Zor ve bitmek bilmeyen bir günün sonunda, Şirin Baba kendini yatağına zor atmıştı. Her zamanki gibi Gargamel’in kara büyülerini savuşturmak, şirinlerin sorunlarını dinlemekten bitap düşmüştü. Mantar evinin penceresinden bahar rüzgarı püfür püfür esiyor, adeta onu hiç bilmediği diyarlara tatlı tatlı çağırıyordu. Bir gün daha köyünü türlü belalardan korumuş olmanın ; bu köyün sonsuza dek böyle kalacağına olan inancın verdiği iç huzuruyla, gözleri kendiliğinden kapandı. Şirin Baba, ihtiyacı olan o kopkoyu, derin uykuya balıklama dalmakta hiç gecikmedi.
Pek rüya görmez, görse de pek hatırlamaz, hatırlasa bile bunlara pek önem vermezdi. En fazla, ‘Şirin aşkına, ne biçim bir rüyaydı öyle !’ der, üzerinde şöyle bir düşünür, ak sakalını sıvazlardı. Tüm bunlara rağmen her nasılsa o gece gördüğü korkunç rüyayı, hatta belki buna kabus demek daha doğru olur, en ince ayrıntısına kadar hatırlayacak, bu şirin ömrü boyunca hiç unutamayacaktı. Kim bilir, belki de bunun nedeni bir süredir üzerinde çalıştığı, unutkanlığa iyi gelmesini umduğu yeni iksirinden içmesiydi. Önsezileri ona, kötülerin elindeki en etkili silahın, iyilerin unutkanlığı olduğunu söylediğinden beri takıntılı birşekilde bu iksirin formülü üzerinde çalışıyordu.

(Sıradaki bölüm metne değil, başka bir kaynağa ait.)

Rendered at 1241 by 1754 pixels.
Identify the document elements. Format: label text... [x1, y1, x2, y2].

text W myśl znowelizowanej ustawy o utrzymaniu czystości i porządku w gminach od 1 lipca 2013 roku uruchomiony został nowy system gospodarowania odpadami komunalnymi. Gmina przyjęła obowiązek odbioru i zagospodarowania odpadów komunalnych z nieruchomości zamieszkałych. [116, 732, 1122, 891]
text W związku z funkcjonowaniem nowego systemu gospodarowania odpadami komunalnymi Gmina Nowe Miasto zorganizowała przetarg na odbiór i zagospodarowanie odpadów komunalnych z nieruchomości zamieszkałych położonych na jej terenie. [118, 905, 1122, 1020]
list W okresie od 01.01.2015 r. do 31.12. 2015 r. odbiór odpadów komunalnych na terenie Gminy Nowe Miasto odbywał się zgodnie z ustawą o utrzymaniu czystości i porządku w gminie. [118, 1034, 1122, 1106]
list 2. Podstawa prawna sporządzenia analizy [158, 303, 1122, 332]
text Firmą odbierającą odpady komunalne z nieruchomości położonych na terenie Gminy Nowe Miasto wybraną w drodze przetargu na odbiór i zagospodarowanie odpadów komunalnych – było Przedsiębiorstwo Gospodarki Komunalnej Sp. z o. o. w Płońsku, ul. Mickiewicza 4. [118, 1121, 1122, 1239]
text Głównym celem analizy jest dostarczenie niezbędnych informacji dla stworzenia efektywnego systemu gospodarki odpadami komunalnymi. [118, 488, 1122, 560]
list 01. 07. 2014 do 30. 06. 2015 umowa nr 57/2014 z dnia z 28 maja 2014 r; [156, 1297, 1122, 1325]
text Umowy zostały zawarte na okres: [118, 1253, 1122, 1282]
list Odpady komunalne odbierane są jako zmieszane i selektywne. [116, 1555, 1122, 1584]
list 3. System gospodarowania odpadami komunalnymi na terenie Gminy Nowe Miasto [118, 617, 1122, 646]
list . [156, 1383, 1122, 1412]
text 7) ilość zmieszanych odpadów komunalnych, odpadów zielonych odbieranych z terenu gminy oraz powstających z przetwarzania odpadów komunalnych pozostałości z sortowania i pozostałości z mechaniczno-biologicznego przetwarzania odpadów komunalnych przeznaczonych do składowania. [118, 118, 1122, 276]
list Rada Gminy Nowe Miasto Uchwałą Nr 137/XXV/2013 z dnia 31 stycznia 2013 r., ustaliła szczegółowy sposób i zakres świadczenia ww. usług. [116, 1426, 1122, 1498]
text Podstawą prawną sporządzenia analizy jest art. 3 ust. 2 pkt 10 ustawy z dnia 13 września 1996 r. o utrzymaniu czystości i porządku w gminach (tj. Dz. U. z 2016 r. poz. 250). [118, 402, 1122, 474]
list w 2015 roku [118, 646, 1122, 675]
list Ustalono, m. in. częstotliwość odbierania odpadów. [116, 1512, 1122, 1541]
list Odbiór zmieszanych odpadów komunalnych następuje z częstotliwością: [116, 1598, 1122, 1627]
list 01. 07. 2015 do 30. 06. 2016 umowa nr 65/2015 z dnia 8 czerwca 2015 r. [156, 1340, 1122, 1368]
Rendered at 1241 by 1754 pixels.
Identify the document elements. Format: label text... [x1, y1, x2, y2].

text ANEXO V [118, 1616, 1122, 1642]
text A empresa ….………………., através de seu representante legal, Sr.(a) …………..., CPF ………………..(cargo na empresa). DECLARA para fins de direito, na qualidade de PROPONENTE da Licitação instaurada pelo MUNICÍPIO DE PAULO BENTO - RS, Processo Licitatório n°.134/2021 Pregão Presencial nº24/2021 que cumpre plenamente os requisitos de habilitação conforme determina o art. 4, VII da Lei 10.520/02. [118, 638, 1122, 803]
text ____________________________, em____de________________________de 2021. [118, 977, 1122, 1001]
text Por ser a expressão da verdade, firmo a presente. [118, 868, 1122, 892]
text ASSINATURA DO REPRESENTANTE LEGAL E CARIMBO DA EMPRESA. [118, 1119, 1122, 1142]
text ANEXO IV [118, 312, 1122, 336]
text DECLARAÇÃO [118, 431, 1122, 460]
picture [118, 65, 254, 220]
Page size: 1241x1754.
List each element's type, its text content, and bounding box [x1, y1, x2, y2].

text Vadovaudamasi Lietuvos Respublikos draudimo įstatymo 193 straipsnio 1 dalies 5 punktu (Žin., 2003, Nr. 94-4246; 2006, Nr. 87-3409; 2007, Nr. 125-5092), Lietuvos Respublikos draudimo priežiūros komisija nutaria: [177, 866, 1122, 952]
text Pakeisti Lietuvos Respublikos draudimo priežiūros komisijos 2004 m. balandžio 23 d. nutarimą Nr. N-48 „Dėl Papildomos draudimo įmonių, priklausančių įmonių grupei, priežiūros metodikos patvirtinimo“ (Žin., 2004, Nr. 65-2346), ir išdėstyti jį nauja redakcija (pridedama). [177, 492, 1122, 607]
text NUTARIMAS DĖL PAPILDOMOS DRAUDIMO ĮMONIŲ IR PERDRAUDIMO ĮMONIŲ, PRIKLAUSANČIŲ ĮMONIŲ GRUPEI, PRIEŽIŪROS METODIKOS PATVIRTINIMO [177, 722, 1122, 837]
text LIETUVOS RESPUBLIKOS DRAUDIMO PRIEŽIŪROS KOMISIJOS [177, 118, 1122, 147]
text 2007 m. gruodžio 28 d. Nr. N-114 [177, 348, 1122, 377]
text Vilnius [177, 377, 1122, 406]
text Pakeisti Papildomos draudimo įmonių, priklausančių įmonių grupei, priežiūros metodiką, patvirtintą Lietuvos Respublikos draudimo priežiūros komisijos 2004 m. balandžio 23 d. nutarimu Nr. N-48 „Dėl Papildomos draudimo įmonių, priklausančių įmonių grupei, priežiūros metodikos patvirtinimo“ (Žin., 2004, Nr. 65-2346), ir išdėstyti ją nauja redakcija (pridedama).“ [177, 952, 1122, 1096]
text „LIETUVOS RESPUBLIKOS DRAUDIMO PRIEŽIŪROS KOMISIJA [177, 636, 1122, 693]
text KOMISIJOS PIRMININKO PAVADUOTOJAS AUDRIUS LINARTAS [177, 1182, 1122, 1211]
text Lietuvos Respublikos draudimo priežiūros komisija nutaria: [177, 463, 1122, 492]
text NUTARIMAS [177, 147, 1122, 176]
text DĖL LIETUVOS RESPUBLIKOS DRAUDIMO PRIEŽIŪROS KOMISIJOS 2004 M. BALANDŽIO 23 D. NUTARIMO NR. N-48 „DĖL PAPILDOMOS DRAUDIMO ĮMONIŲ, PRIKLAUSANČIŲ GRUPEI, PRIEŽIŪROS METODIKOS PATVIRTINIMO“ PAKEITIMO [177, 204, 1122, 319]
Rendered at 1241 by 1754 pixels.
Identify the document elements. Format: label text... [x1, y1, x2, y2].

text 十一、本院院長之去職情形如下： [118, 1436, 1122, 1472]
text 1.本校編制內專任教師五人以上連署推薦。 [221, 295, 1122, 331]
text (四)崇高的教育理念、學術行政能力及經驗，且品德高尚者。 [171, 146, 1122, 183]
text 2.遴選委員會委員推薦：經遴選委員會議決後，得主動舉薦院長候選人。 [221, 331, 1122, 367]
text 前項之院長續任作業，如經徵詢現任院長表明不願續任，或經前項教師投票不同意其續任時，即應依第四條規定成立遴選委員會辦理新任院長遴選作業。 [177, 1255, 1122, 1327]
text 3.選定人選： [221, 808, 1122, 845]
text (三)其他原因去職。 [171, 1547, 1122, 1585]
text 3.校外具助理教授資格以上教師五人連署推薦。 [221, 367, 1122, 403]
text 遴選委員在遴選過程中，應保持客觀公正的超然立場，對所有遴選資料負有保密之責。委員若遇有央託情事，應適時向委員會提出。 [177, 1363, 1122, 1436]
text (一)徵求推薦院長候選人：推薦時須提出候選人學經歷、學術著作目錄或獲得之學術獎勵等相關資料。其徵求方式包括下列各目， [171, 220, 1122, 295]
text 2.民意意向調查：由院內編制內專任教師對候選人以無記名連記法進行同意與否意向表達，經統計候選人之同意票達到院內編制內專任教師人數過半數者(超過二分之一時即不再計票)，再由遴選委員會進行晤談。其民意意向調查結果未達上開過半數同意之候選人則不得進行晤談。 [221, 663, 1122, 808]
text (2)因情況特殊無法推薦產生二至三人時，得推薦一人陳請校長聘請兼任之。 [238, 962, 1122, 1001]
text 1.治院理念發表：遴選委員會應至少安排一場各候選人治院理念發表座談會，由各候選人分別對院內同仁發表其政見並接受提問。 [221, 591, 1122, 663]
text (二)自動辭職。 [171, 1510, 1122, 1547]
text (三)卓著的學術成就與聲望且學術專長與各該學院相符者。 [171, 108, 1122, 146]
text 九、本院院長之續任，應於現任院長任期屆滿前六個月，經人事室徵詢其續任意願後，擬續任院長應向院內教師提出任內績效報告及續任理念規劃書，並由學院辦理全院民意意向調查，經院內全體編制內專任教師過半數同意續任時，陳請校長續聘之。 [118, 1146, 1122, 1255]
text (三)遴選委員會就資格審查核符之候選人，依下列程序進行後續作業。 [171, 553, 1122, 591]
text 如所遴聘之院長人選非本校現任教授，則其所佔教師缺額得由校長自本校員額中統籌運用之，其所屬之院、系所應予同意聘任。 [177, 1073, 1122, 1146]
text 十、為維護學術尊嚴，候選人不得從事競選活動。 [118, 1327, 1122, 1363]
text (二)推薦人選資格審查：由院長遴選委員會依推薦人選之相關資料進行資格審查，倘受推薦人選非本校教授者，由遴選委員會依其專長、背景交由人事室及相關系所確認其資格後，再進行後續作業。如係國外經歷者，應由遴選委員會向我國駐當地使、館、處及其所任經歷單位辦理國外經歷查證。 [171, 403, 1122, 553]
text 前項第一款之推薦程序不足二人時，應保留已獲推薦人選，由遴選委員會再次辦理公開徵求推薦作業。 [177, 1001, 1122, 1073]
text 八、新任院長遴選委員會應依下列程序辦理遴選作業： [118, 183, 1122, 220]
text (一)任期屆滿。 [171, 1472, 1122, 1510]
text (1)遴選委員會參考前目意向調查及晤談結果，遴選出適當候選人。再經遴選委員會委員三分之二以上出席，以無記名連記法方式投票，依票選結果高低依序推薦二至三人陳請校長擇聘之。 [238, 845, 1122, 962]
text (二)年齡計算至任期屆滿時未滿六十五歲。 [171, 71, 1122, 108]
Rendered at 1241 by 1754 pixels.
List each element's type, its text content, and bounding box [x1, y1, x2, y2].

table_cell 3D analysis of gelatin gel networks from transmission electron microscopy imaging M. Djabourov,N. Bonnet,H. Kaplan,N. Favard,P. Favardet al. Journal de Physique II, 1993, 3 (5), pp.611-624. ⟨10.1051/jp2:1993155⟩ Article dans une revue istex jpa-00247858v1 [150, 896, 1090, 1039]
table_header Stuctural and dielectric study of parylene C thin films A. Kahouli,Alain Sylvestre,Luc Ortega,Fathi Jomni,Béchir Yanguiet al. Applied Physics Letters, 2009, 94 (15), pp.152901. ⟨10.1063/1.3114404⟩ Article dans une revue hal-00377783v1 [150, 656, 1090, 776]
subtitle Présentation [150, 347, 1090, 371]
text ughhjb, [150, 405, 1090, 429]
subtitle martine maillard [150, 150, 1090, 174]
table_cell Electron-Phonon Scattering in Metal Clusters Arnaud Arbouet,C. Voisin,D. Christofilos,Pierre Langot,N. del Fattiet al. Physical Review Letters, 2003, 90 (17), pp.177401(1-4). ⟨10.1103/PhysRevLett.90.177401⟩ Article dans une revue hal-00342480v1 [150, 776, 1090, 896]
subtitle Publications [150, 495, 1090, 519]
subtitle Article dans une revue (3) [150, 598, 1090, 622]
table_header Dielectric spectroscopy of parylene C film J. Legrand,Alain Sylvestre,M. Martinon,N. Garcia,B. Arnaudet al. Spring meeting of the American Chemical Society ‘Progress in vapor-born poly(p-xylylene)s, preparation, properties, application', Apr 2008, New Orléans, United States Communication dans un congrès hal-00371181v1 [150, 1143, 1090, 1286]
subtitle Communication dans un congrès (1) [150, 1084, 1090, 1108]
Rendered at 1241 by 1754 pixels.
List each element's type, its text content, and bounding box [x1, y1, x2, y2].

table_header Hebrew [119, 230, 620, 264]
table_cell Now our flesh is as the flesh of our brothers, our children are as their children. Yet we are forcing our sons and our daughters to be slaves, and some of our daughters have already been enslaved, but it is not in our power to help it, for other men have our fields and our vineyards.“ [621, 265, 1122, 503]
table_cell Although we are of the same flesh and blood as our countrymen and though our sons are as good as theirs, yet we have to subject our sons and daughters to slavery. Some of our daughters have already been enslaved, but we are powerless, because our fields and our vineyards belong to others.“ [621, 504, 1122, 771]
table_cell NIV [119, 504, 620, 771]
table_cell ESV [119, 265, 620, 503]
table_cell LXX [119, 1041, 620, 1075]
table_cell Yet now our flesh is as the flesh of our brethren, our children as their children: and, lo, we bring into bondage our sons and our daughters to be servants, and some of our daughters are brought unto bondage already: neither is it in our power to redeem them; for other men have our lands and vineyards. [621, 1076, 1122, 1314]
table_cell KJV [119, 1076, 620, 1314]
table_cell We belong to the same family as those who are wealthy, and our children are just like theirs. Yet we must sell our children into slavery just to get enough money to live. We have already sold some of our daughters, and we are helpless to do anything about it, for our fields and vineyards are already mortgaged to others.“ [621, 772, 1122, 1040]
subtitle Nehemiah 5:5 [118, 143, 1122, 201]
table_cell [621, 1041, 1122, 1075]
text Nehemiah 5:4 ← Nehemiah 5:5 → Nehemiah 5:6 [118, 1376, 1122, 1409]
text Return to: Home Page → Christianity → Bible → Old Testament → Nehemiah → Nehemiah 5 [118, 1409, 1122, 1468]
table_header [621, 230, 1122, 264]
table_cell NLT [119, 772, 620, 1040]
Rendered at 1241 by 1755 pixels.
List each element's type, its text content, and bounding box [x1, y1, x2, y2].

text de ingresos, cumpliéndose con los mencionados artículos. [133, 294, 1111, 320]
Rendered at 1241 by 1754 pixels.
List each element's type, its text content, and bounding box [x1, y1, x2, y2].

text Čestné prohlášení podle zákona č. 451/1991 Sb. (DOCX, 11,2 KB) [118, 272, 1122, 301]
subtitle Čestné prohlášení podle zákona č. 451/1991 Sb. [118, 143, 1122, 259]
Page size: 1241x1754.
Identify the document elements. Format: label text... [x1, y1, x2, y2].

Rüyasında, yemyeşil asırlık ağaçlarla dolu bir ormanda, uzaktaki kalabalığa doğru şirin adımlarla yürüyordu. Kalabalığa yaklaştığında Tembel Şirin dışında tüm şirinler, Gargamel ve kedisi Azman, bir mezarın başında toplanmışlardı. ‘Tembel, yine hamakta hayaller kurarken uyuyakalmıştır.’ diye düşünürken, onun o uykulu hali gözlerinin önünde canlandı ve şefkatle gülümsedi. Şirinler, oldukça yorgun ve üzgün görünüyorlardı. ‘Ölen kişi belli ki sevilen birisi, şirinlerim acaba neden bu kadar üzgün ?’ diye onlar için kaygılandı. Yarın ilk iş hepsini mutlu edecek bir iksir yapacak, köyün tüm havasını değiştirecekti.
Kimse, mezarın yanı başına kadar geldiğini fark etmemişti. Sadece Azman kendisine bakarak huzursuz sesler çıkarmış, Gargamel’se ufak bir tekmeyle bu bıçkın hayvanı susturmuştu. İşte tam o anda mantardan yapılmış mezar taşında kendi ismini gördü : ‘Şirin Baba 1958-… / Şirinköy’ün Ölümsüz Bilgesi ’.
‘Şirin aşkına ! ’ dedi şaşkınlıkla, ‘nalları dikmişim, haberim yok !’. Bundan daha da garibi, mezarın başına konmuş, kara güllerden yapılmış simsiyah devasa bir çelengin üzerine iliştirilmiş olan yazıydı: “Ölümünün 10. Yılında seni her zamanki gibi sevgiyle anıyoruz. Dostun Gargamel” .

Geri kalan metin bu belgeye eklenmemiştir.